> **WORK TASK**:
Retype exactly the lines that run from the line with "malignant glioma (low-grade)" to the final line of the entries, keeping both ends and nothing else.

──────── THE DATA ────────

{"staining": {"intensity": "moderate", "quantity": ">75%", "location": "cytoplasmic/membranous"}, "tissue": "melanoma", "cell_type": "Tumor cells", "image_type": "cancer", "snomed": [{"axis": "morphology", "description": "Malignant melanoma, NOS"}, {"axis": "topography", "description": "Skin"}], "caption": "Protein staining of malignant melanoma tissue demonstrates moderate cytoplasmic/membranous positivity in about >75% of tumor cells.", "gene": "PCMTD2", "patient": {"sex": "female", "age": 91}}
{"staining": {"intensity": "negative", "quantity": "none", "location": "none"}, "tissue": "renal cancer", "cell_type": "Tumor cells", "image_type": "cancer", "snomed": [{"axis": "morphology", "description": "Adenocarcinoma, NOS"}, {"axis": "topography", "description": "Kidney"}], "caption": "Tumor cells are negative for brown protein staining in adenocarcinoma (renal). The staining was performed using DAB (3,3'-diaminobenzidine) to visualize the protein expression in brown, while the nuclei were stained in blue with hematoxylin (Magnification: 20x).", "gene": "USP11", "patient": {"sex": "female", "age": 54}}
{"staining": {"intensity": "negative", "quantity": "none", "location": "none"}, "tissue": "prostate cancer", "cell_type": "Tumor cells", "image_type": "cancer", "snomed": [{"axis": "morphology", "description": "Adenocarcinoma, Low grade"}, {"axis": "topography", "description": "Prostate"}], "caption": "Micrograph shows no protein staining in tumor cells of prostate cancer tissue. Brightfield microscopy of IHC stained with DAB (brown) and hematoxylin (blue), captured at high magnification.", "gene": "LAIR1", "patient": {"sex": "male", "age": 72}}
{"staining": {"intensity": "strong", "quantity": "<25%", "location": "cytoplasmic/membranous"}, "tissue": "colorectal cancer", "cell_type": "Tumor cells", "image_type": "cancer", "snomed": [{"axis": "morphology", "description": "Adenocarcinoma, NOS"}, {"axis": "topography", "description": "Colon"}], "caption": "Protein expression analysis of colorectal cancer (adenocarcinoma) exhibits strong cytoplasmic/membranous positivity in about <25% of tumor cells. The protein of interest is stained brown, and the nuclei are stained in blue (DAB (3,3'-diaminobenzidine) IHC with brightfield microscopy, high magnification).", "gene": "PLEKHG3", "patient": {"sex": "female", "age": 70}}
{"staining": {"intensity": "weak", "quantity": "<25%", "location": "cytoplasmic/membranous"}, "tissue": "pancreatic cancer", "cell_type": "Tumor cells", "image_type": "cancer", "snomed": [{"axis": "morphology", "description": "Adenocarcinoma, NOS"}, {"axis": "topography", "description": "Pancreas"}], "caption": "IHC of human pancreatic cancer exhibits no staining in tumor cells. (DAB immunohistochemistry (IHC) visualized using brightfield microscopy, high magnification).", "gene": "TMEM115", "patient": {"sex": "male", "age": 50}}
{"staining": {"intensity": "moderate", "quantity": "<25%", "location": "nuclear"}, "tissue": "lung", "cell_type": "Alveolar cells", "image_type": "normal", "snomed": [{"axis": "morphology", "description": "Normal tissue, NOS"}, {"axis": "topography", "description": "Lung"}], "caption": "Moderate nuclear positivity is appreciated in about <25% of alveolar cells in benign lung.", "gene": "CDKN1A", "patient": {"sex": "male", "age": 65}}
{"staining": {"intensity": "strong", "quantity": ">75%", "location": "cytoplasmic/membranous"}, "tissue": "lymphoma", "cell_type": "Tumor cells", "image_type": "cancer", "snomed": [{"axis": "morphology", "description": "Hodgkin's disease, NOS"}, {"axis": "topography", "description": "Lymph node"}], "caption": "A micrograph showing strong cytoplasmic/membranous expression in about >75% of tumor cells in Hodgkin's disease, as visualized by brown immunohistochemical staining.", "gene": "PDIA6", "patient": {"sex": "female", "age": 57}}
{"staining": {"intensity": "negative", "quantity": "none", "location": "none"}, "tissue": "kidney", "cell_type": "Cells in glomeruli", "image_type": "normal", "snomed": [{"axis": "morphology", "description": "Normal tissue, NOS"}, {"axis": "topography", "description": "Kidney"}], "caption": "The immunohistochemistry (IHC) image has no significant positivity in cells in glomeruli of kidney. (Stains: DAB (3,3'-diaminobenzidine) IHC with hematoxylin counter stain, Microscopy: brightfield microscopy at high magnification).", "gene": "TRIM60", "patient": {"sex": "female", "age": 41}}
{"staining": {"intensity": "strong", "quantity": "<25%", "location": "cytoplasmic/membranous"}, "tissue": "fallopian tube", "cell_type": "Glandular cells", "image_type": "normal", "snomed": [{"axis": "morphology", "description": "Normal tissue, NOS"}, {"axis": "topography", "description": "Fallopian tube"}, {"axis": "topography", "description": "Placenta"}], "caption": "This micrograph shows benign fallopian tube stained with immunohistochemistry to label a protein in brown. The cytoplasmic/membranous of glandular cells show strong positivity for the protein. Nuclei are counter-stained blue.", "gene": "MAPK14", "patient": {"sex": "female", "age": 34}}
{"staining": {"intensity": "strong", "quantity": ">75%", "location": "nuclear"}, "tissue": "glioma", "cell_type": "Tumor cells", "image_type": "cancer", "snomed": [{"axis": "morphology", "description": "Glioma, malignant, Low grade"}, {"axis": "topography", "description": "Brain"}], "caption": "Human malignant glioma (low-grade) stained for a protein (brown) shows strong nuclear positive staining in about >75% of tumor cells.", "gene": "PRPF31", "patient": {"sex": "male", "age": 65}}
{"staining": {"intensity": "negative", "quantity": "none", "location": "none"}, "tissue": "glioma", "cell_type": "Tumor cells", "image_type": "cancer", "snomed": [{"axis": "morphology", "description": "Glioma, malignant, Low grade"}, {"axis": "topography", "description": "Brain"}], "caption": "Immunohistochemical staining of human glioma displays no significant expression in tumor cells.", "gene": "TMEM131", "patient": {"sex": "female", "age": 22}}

────────

> **RESULT OF THIS TASK**:
{"staining": {"intensity": "strong", "quantity": ">75%", "location": "nuclear"}, "tissue": "glioma", "cell_type": "Tumor cells", "image_type": "cancer", "snomed": [{"axis": "morphology", "description": "Glioma, malignant, Low grade"}, {"axis": "topography", "description": "Brain"}], "caption": "Human malignant glioma (low-grade) stained for a protein (brown) shows strong nuclear positive staining in about >75% of tumor cells.", "gene": "PRPF31", "patient": {"sex": "male", "age": 65}}
{"staining": {"intensity": "negative", "quantity": "none", "location": "none"}, "tissue": "glioma", "cell_type": "Tumor cells", "image_type": "cancer", "snomed": [{"axis": "morphology", "description": "Glioma, malignant, Low grade"}, {"axis": "topography", "description": "Brain"}], "caption": "Immunohistochemical staining of human glioma displays no significant expression in tumor cells.", "gene": "TMEM131", "patient": {"sex": "female", "age": 22}}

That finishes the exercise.